Could you expand on how prediction.io would handle a real world data set contain...

dszeto · on Oct 19, 2013

PredictionIO is a serving and evaluation framework on top of a bunch of algorithms. Currently a majority of them come from the Apache Mahout library [1].

Computation time and resource requirement depend on the choice of technology. If a non-distributed implementation is chosen using the framework, the rule of thumb from Apache [2] is a good guideline. For distributed implementations based on Hadoop, the 10M MovieLens data set [3] finish training on a single m1.large AWS instance (7.5GB RAM) within 30 minutes.
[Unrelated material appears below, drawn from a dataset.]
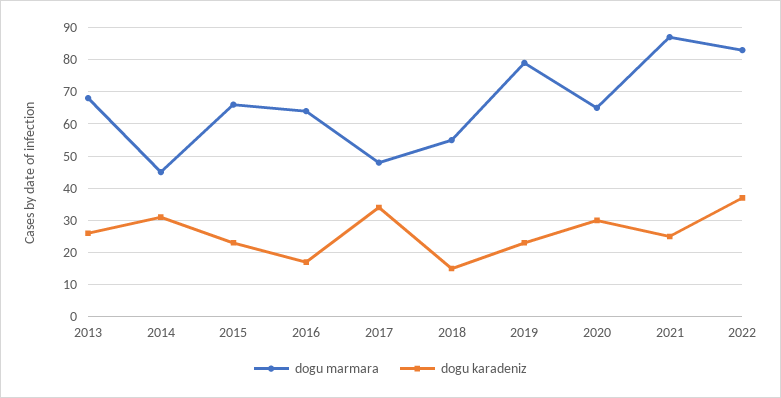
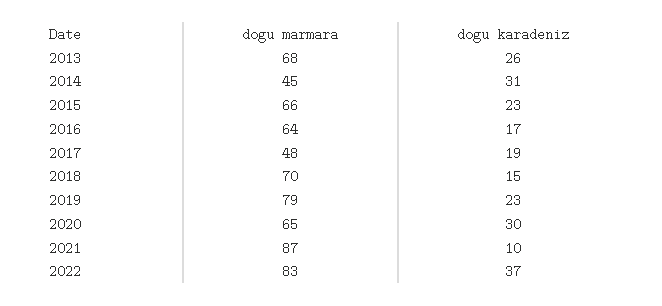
dogu karadeniz, 2017: 35 -> 19
dogu marmara, 2018: 55 -> 70
dogu karadeniz, 2021: 25 -> 10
Although we do not have an accurate account of how much computation time and resource will be required for your production data set's scale, a user has reported using his own production data set of similar size with 2M users, and finished training in about an hour using Amazon EMR.

That said, PredictionIO does not do anything special on memory consumption or has a special memory access model. It really depends on the underlying libraries that do the actual work.

We imagine your project requires a much faster turnaround time according to your spec, which is an interesting application to us as well.

PS. The work you posted is pretty cool. :)

[1] http://mahout.apache.org/ [2] https://cwiki.apache.org/confluence/display/MAHOUT/Recommend... [3] http://grouplens.org/datasets/movielens/